Types of motor hoes or motor cultivators

These are some of the most common types of Cultivators and motor cultivators used for soil preparation:

  • Cultivators and motor cultivators with gasoline engines: more common in lower-powered machines (motor hoes or small tillers).
  • Cultivators and motor cultivators with diesel engines: these machines are more expensive but tend to last longer and the fuel is more economical.
  • Cultivators and motor cultivators with electric motor and rechargeable battery: electric tools and machines do not require maintenance and generate less noise and vibrations than those with diesel or gasoline engines, but their power is limited, so they are usually used for small plots of land (orchards and home gardens).
  • Large power tillers with seat and trailer: they are used for extensions of several hectares and usually have an accessory power take-off to connect other implements such as a sprayer for phytosanitary treatments, a seeder or a lawn mower.
  • Motor hoe for furrowing: an accessory tool that replaces the tiller is connected to the machine: the worm-tiller.

Which machine to use for tilling the soil in the orchard or for laying lawns in the garden?

To plow the soil of a vegetable garden and prepare it for sowing, it is most common to use a motor hoe. One of the main reasons is the greater working depth of this machine (up to 30 cm or more), which is necessary to condition the soil to the depth reached by the roots of vegetables.

Cultivators and motor cultivators for the vegetable garden. Differences and how they work
Motor hoe for plowing the orchard

On the contrary, to prepare the soil of a large garden with the purpose of sowing grass, the power tiller is more suitable. Thanks to its greater power and size, the power tiller shreds the soil much more but at a shallower depth (to the depth necessary for the grass to grow, with roots much smaller than those of the plants in the vegetable garden). In addition, its ease of operation will greatly reduce the work time and effort that would be involved in tilling a large area with a small power tiller or mechanical mule.

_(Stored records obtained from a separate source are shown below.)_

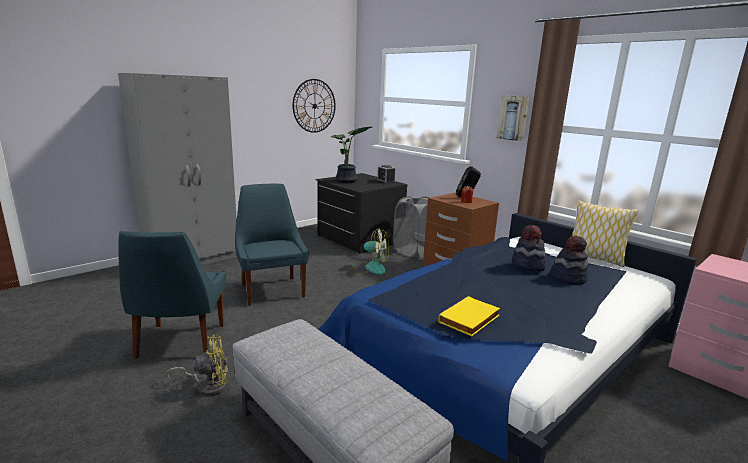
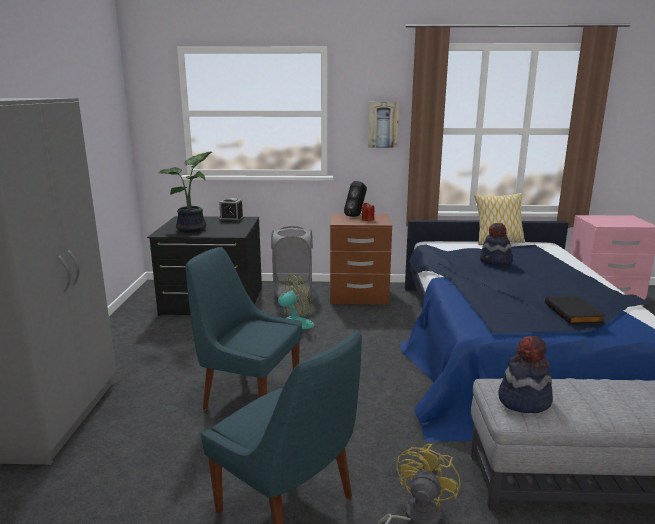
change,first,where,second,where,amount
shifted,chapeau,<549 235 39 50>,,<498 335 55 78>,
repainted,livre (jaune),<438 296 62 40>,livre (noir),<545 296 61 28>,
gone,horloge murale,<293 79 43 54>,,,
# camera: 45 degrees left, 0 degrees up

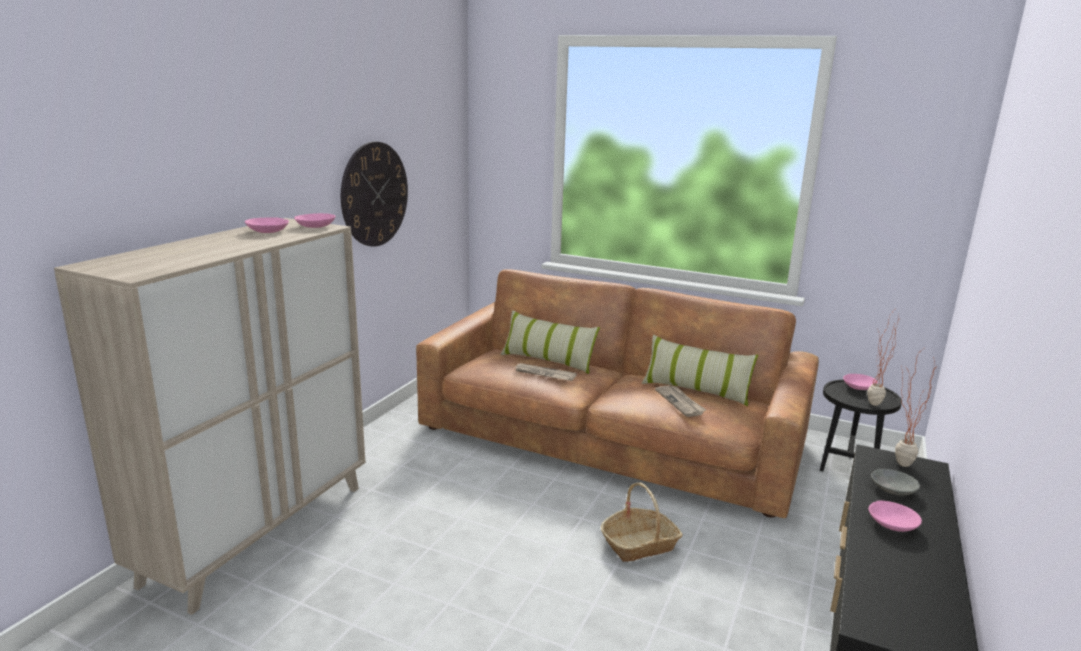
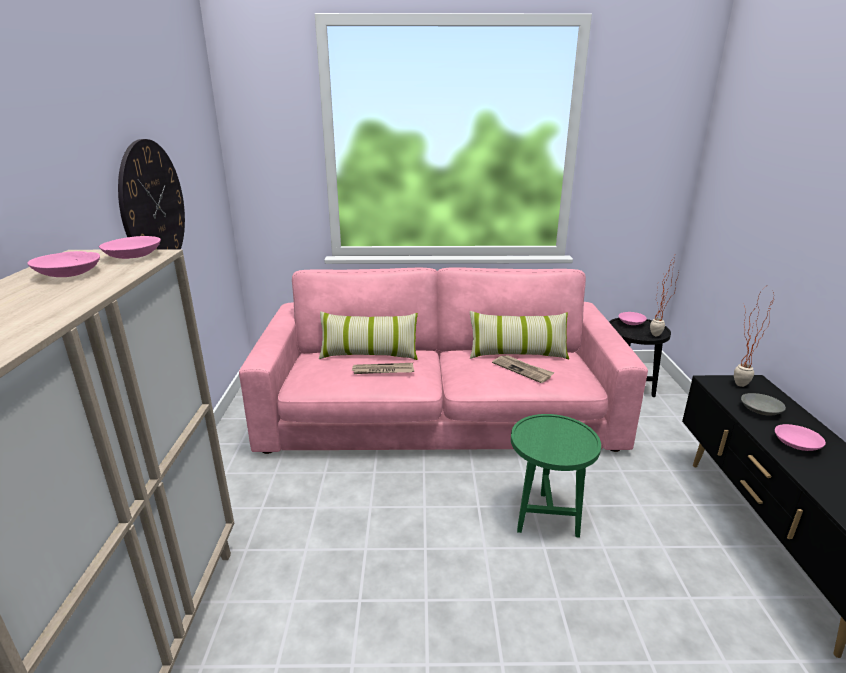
change,first,where,second,where,amount
repainted,canapé (marron),<416 269 403 249>,canapé (rose),<239 267 409 187>,
swapped,panier,<601 482 82 80>,table d'appoint (vert),<511 414 90 124>,
# camera: 25 degrees left, 5 degrees up

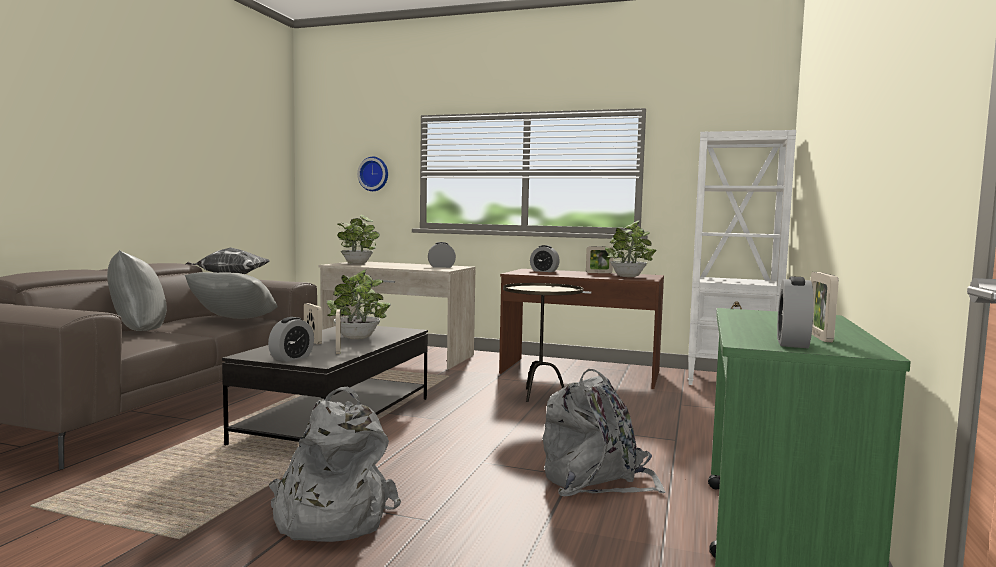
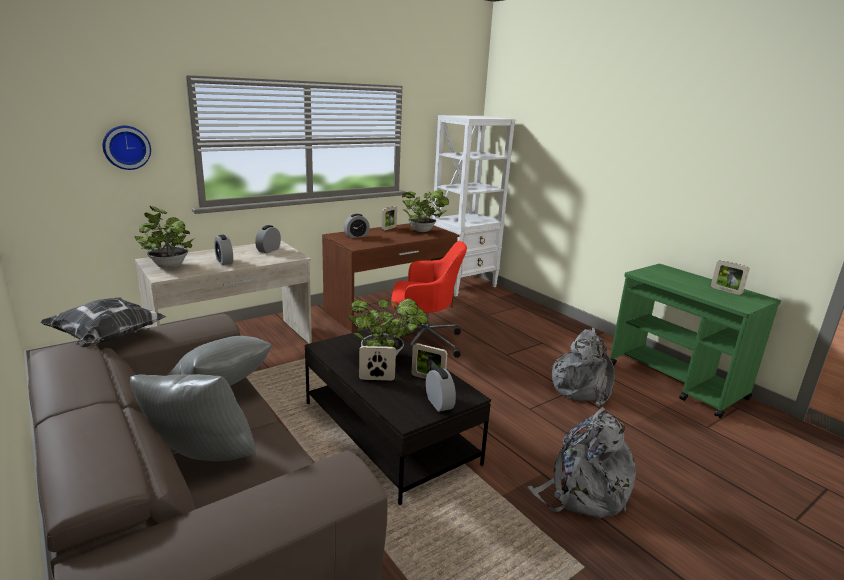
change,first,where,second,where,amount
shifted,réveil,<777 276 37 72>,,<214 235 19 30>,
swapped,table d'appoint (marron),<503 283 80 119>,chaise de bureau (rouge),<391 241 76 117>,
# camera: 55 degrees left, 15 degrees up

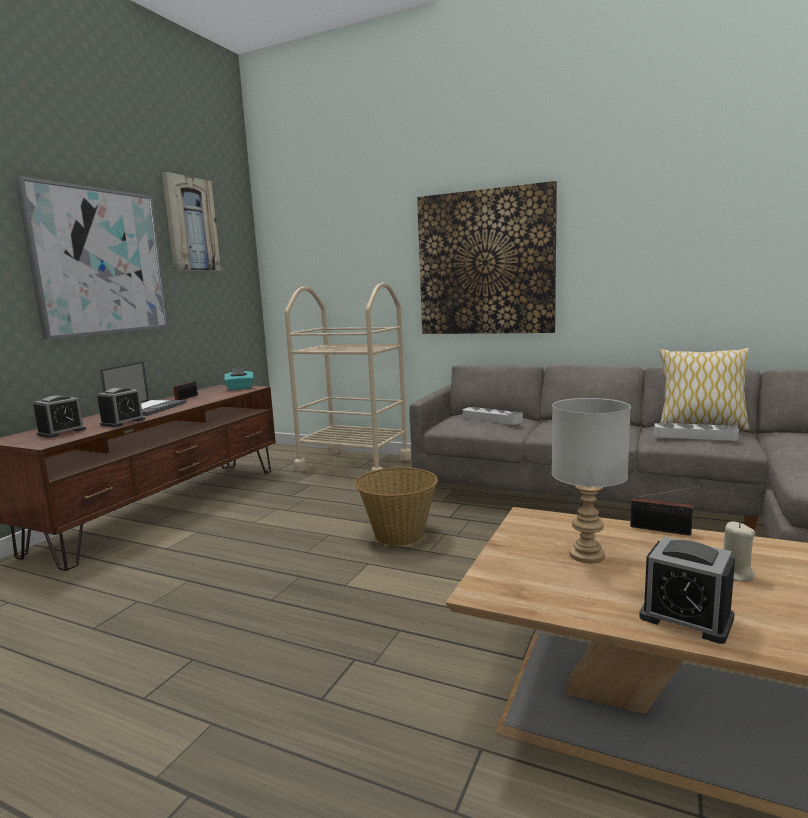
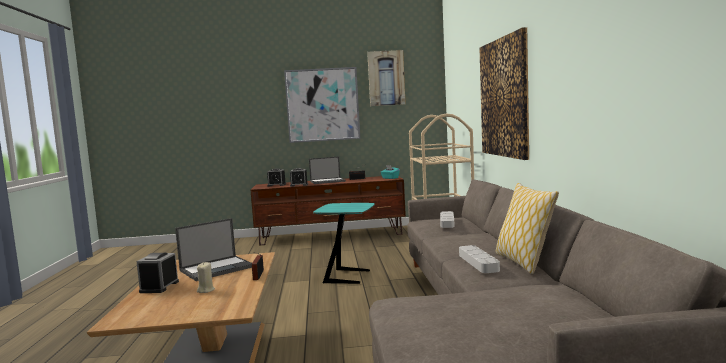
change,first,where,second,where,amount
swapped,lampe de table (gris),<552 398 79 165>,ordinateur portable,<175 218 77 63>,
swapped,panier,<354 467 84 79>,table d'appoint (turquoise),<313 203 62 81>,
# camera: 60 degrees right, 5 degrees down

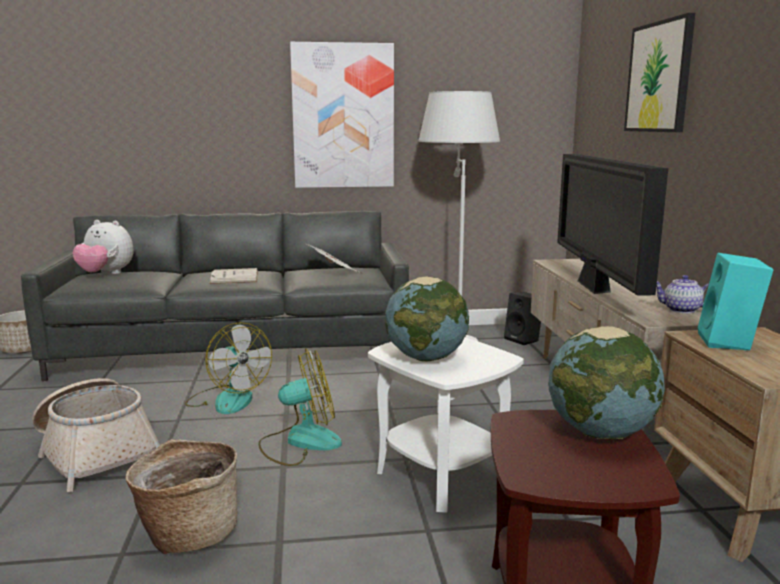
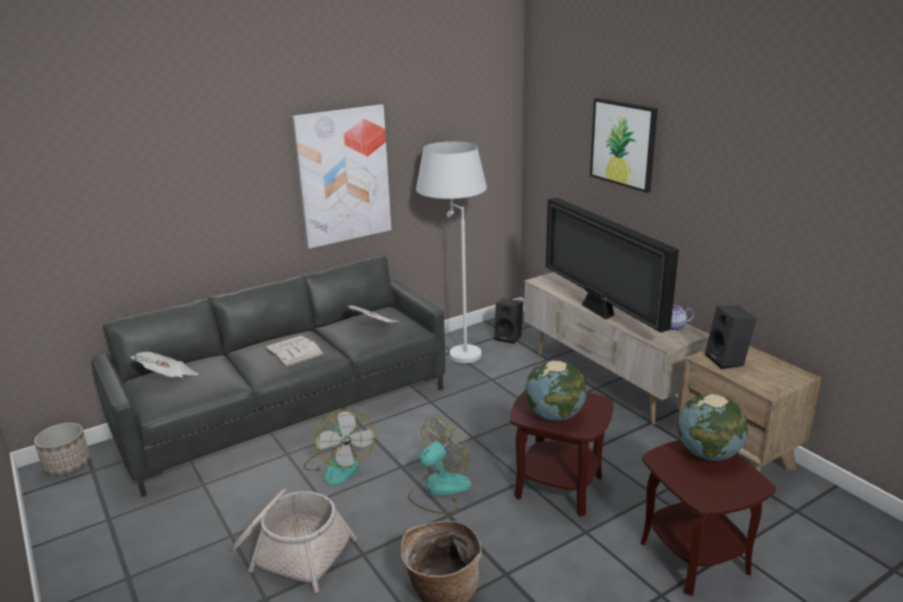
change,first,where,second,where,amount
swapped,peluche,<73 220 61 54>,journal,<131 352 67 25>,
rotated,ventilateur,<185 322 87 92>,,<304 409 72 77>,45 degrees clockwise
repainted,table d'appoint (blanc),<368 337 156 176>,table d'appoint (marron),<510 390 103 127>,
repainted,enceinte (turquoise),<698 253 75 97>,enceinte (noir),<705 306 52 63>,
# camera: 25 degrees left, 10 degrees up

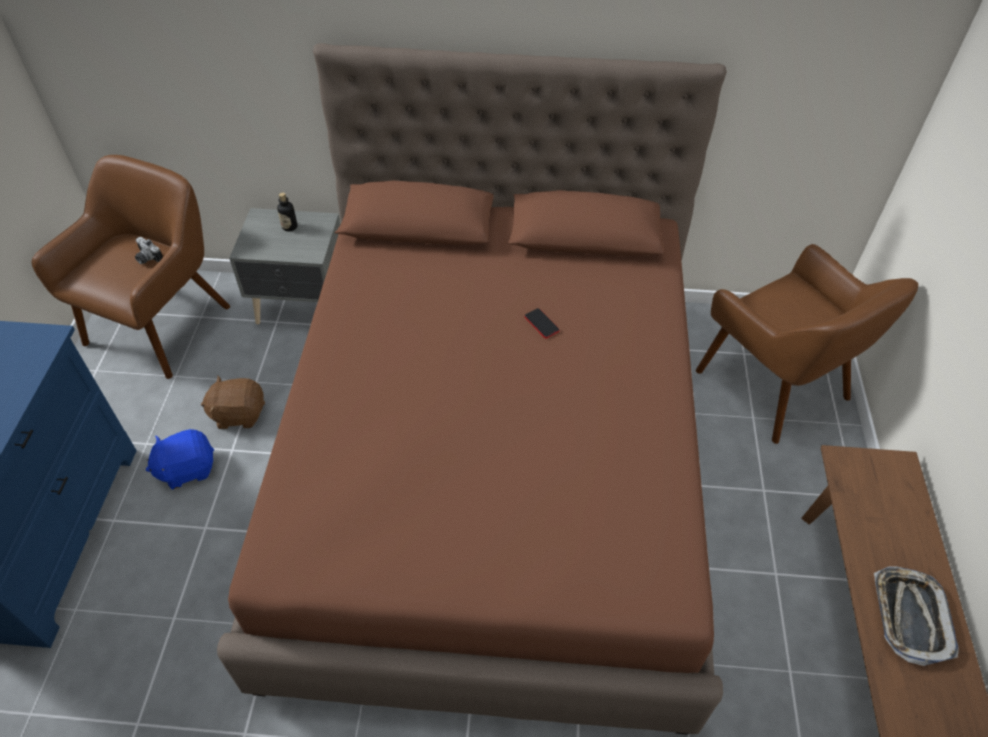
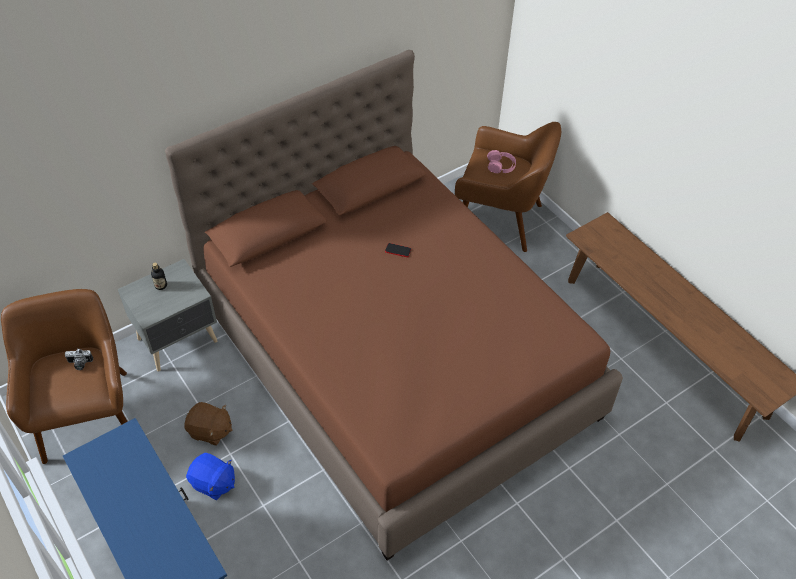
change,first,where,second,where,amount
rotated,peluche (marron),<201 376 64 53>,,<184 402 48 44>,120 degrees counterclockwise
rotated,peluche (bleu),<146 429 68 60>,,<186 453 49 47>,90 degrees counterclockwise
new,,,casque audio (rose),<487 150 29 23>,
gone,plateau,<874 566 85 100>,,,
# camera: 40 degrees left, 0 degrees up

If a motor hoe is available for the vegetable garden, it can also be adapted to prepare the soil for sowing grass. You should work with the engine revved to the maximum and limit the depth of the work so that the tiller blades work only in the shallowest layer of soil.

How to use a power tiller to prepare the soil for the vegetable garden

Here is a video of a motor hoe working in the orchard. It explains how to use the motor hoe or mechanical mule, as well as some details about how to prepare the machine before tilling the soil.

Before using both the motor hoe and the power tiller, it is very important to inspect the area and clear it of stones, branches and other objects that run the risk of getting caught in the blades or being violently ejected by them.